The so-called bedroom tax has been declared discriminatory by Court of Appeal judges, following a legal challenge by a domestic violence victim and the family of a disabled teenager.
They had argued that the spare room subsidy – which reduces housing benefit for social housing tenants with a “spare” bedroom – is discriminatory.
The Court of Appeal decision followed a hearing in November.
The government has said it will appeal against the ruling.
One appeal – brought by a woman identified only as “A” – concerned the effect of the policy on women living in properties adapted because of risks to their lives.
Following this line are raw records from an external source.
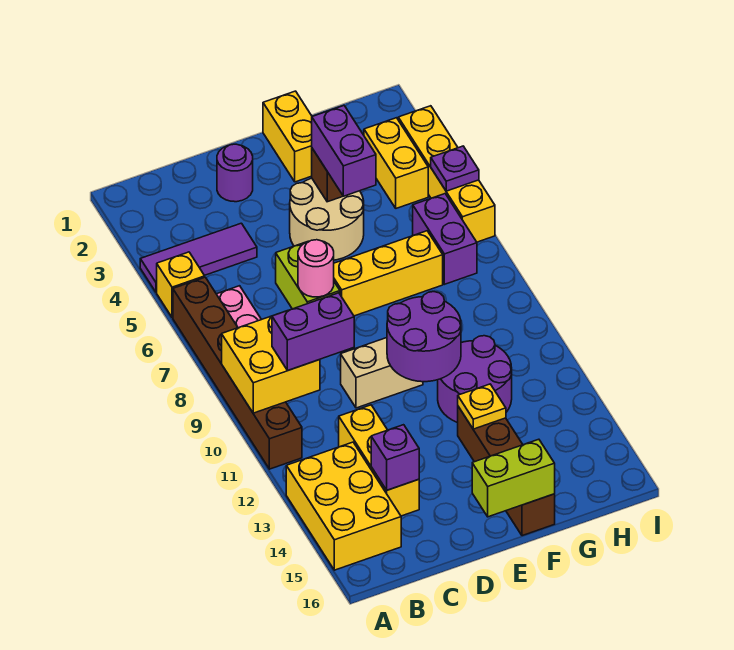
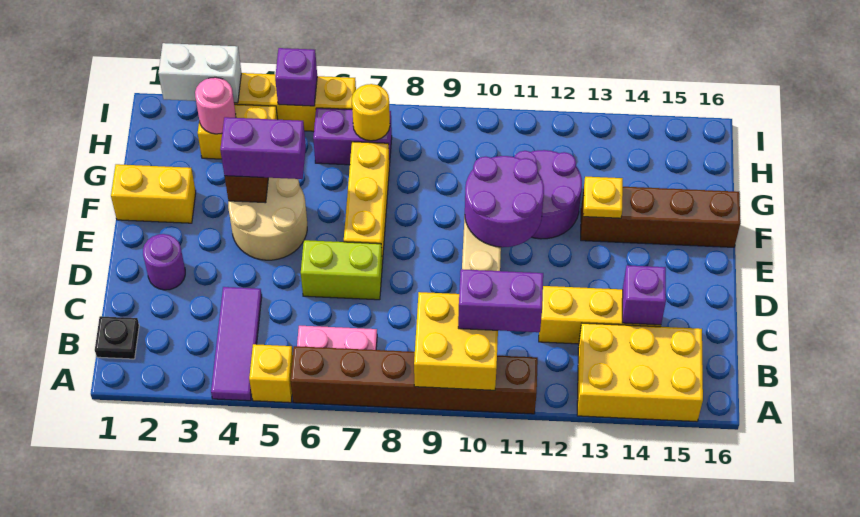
none -> black 1x1 plate [95,316,139,359]
purple 1x2 brick [272,293,354,370] -> purple 1x2 brick turned to [458,269,543,332]
pink 1x1 round brick [298,240,334,297] -> pink 1x1 round brick moved to [195,77,236,134]
lime 1x2 brick [472,439,555,517] -> none
none -> yellow 1x1 round brick [352,84,390,141]
none -> white 1x2 brick [158,43,241,103]
purple 1x1 plate [431,146,479,191] -> purple 1x1 brick [275,48,317,106]

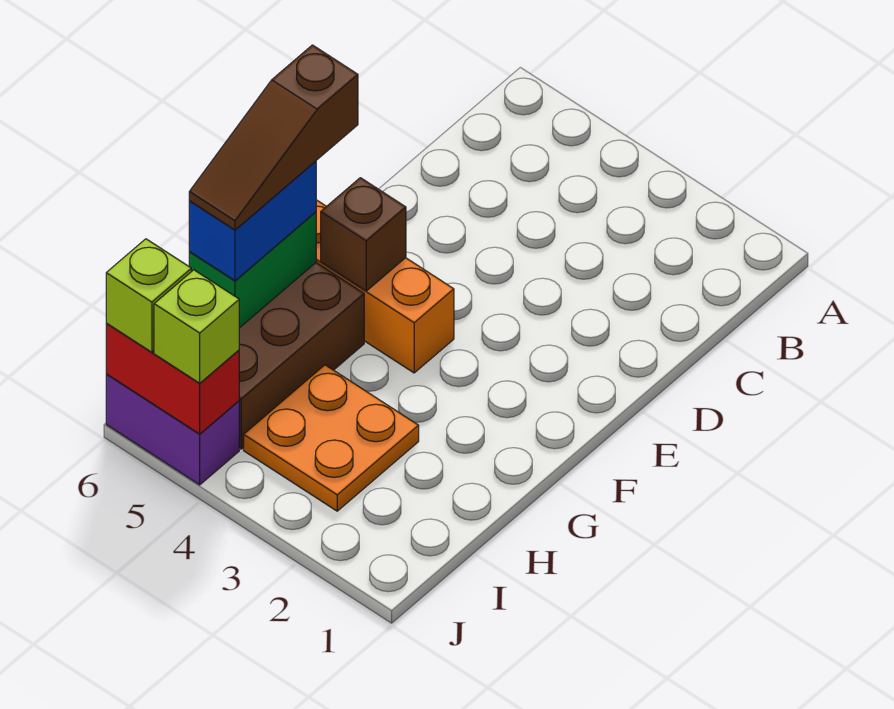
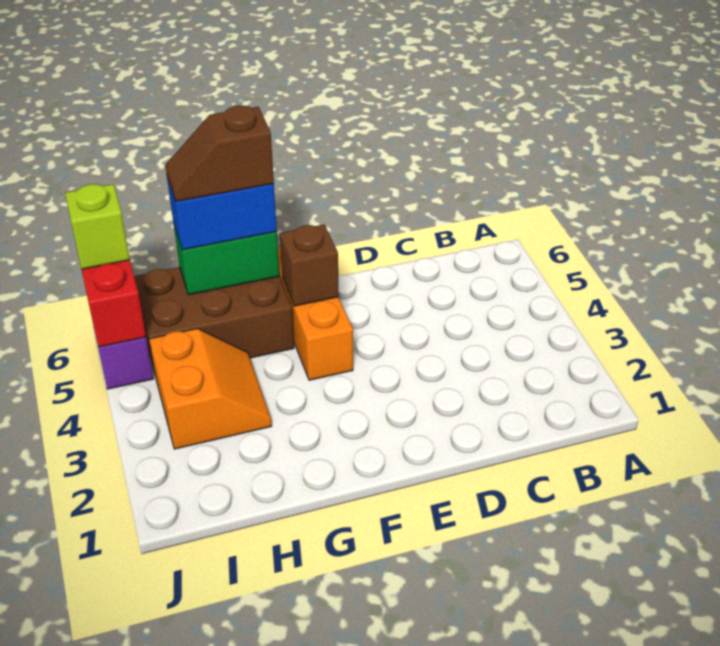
brown 1x3 slope [189,45,358,230] -> brown 1x2 slope [165,105,274,201]
orange 2x2 plate [244,365,419,511] -> orange 2x2 slope [149,329,272,449]
lime 1x1 brick [154,270,239,383] -> none

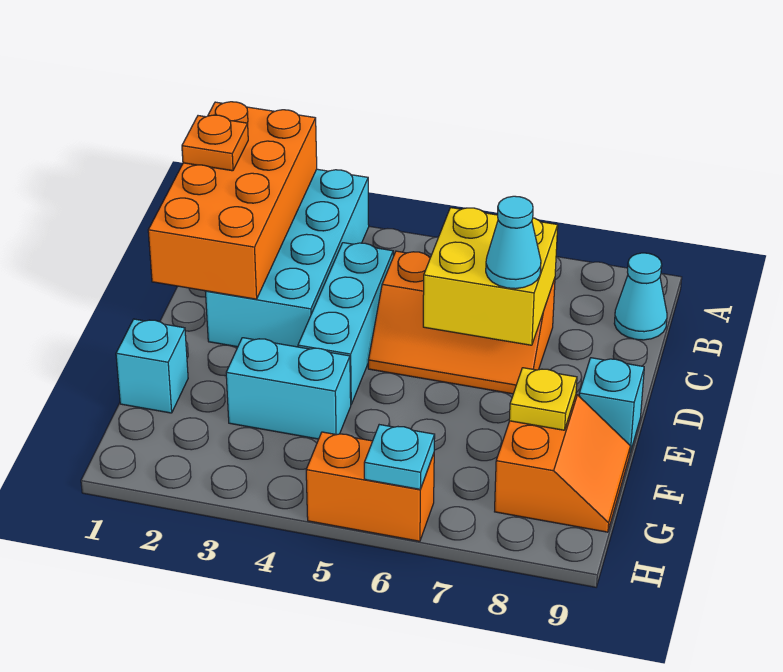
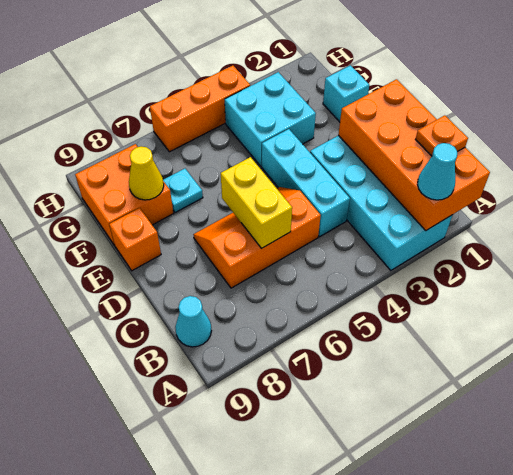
yellow 2x2 brick [423,208,558,345] -> yellow 1x2 brick [221,157,292,249]
cyan 1x1 cone [486,196,541,289] -> cyan 1x1 cone moved to [418,143,457,200]
cyan 1x1 brick [579,358,644,452] -> orange 1x1 brick [109,208,161,271]
cyan 1x2 brick [226,338,351,439] -> cyan 2x2 brick [225,72,316,166]
orange 2x2 slope [495,394,630,532] -> orange 2x2 brick [75,144,174,245]
yellow 1x1 plate [509,368,577,430] -> yellow 1x1 cone [129,146,164,200]
orange 1x2 brick [306,432,434,541] -> orange 1x3 brick [150,66,250,152]
cyan 1x1 plate [364,425,435,489] -> cyan 1x1 plate moved to [163,169,203,213]

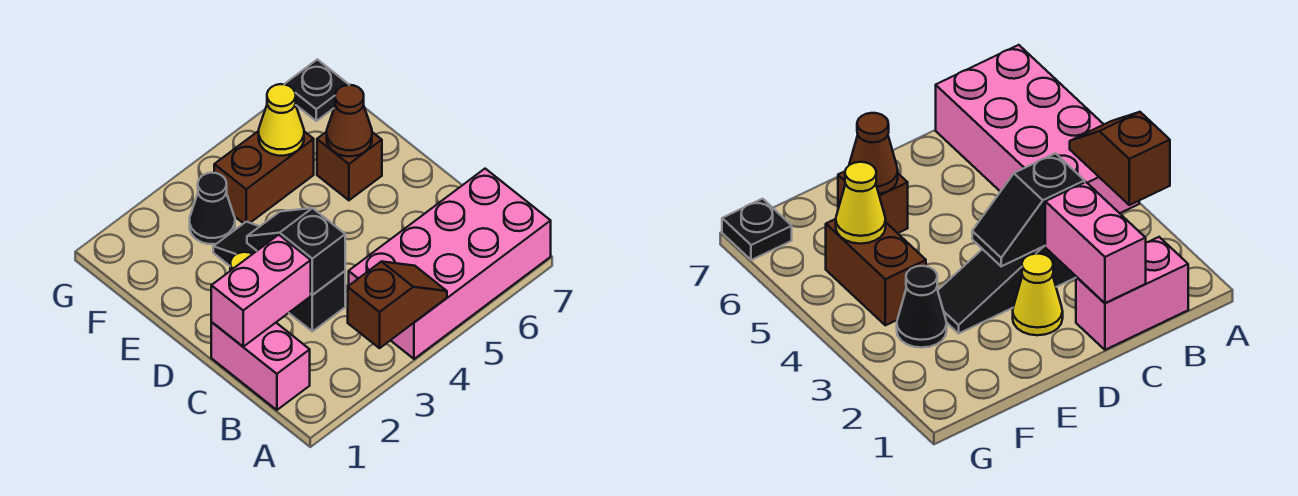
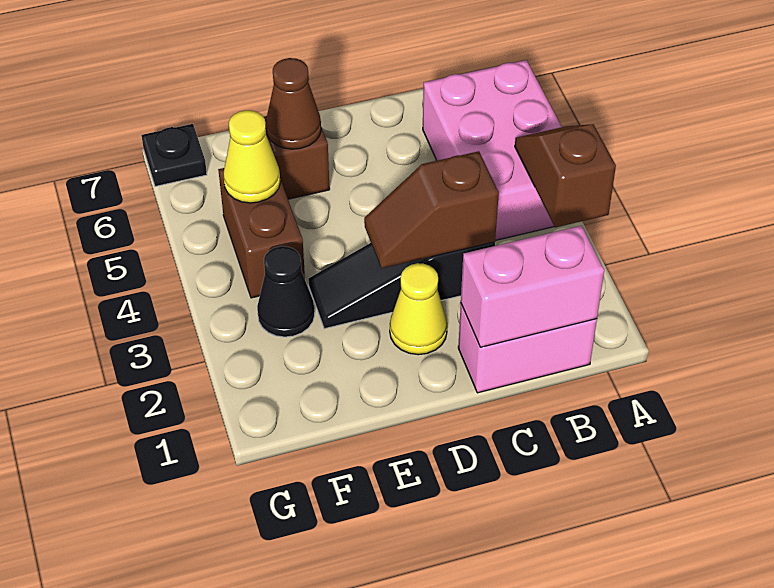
pink 2x4 brick [349,169,551,359] -> pink 2x3 brick [423,60,562,240]
pink 1x2 brick [211,235,311,347] -> pink 1x2 brick turned to [461,226,604,347]
black 1x2 slope [247,208,345,295] -> brown 1x2 slope [364,151,499,268]

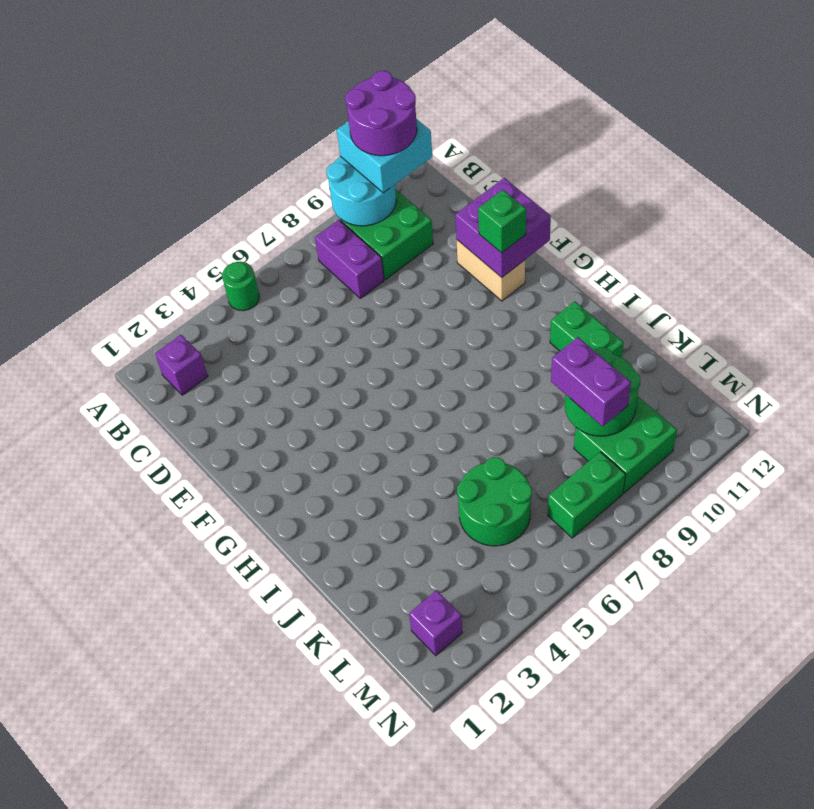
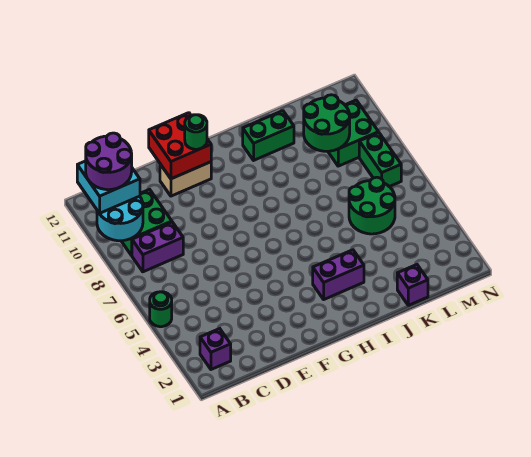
purple 2x2 brick [455,178,551,278] -> red 2x2 brick [149,113,211,179]
green 1x1 brick [478,190,526,253] -> green 1x1 round brick [185,115,207,149]
purple 1x2 brick [551,337,631,426] -> purple 1x2 brick moved to [313,250,364,299]
purple 1x1 brick [409,590,463,656] -> purple 1x1 brick moved to [397,265,428,305]

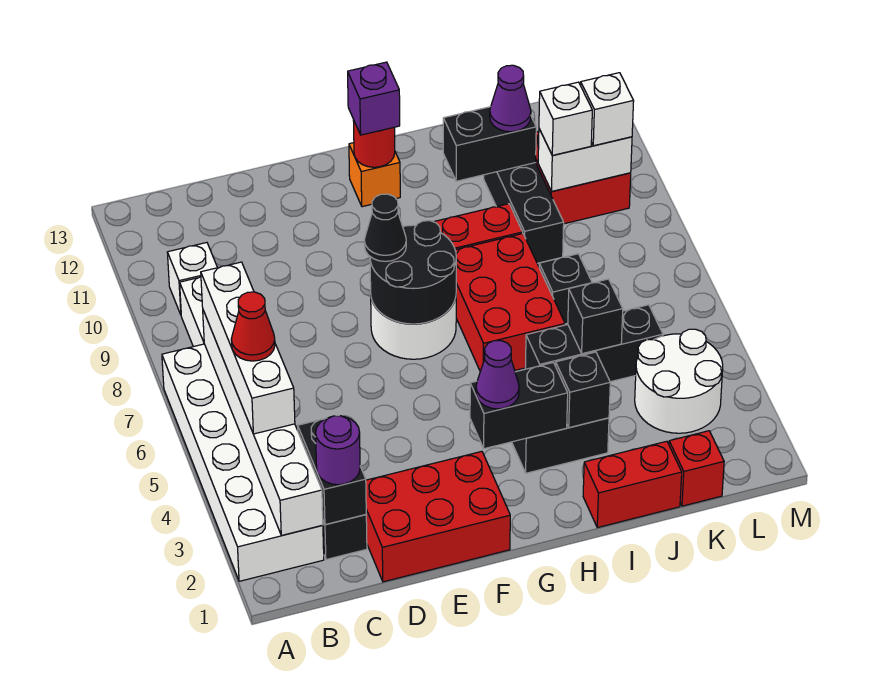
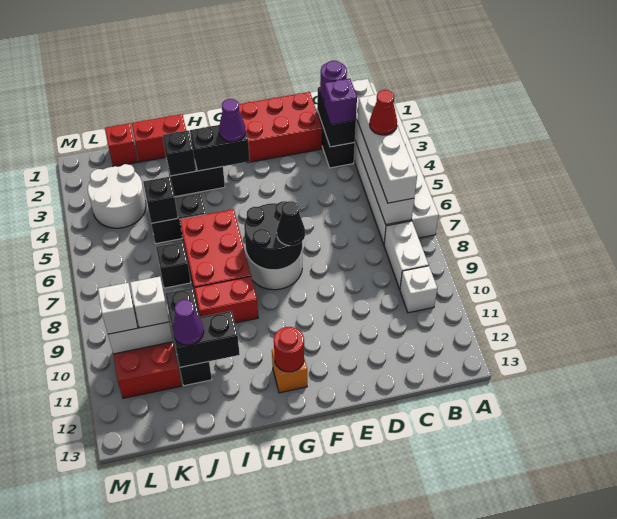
purple 1x1 brick [348,62,400,135] -> purple 1x1 brick moved to [324,79,357,125]
black 1x3 brick [525,305,663,382] -> black 1x2 brick [151,193,206,244]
Her home was equipped with a panic room.
The second appeal – brought by Paul and Susan Rutherford and their 15-year-old grandson Warren – focused on the impact of the policy on disabled children needing overnight care.
“A” and the Rutherfords both claimed that the policy discriminated against them unlawfully.
Lord Chief Justice Lord Thomas, Lord Justice Tomlinson and Lord Justice Vos, sitting in the Court of Appeal, allowed both appeals, on the grounds that the “admitted discrimination” in each case “has not been justified by the Secretary of State”.
The housing benefit changes – dubbed the “bedroom tax” by Labour – were introduced in April 2013. Since then families claiming housing benefits have been assessed for the number of bedrooms they actually need.
Families deemed by their local authorities to have too much living space have received reduced payments.
The government rejects the term “bedroom tax”, saying the regulations remove what is in fact a “spare room subsidy”.
It says it aims to encourage people to move to smaller properties, potentially saving about £480m a year from the housing benefit bill.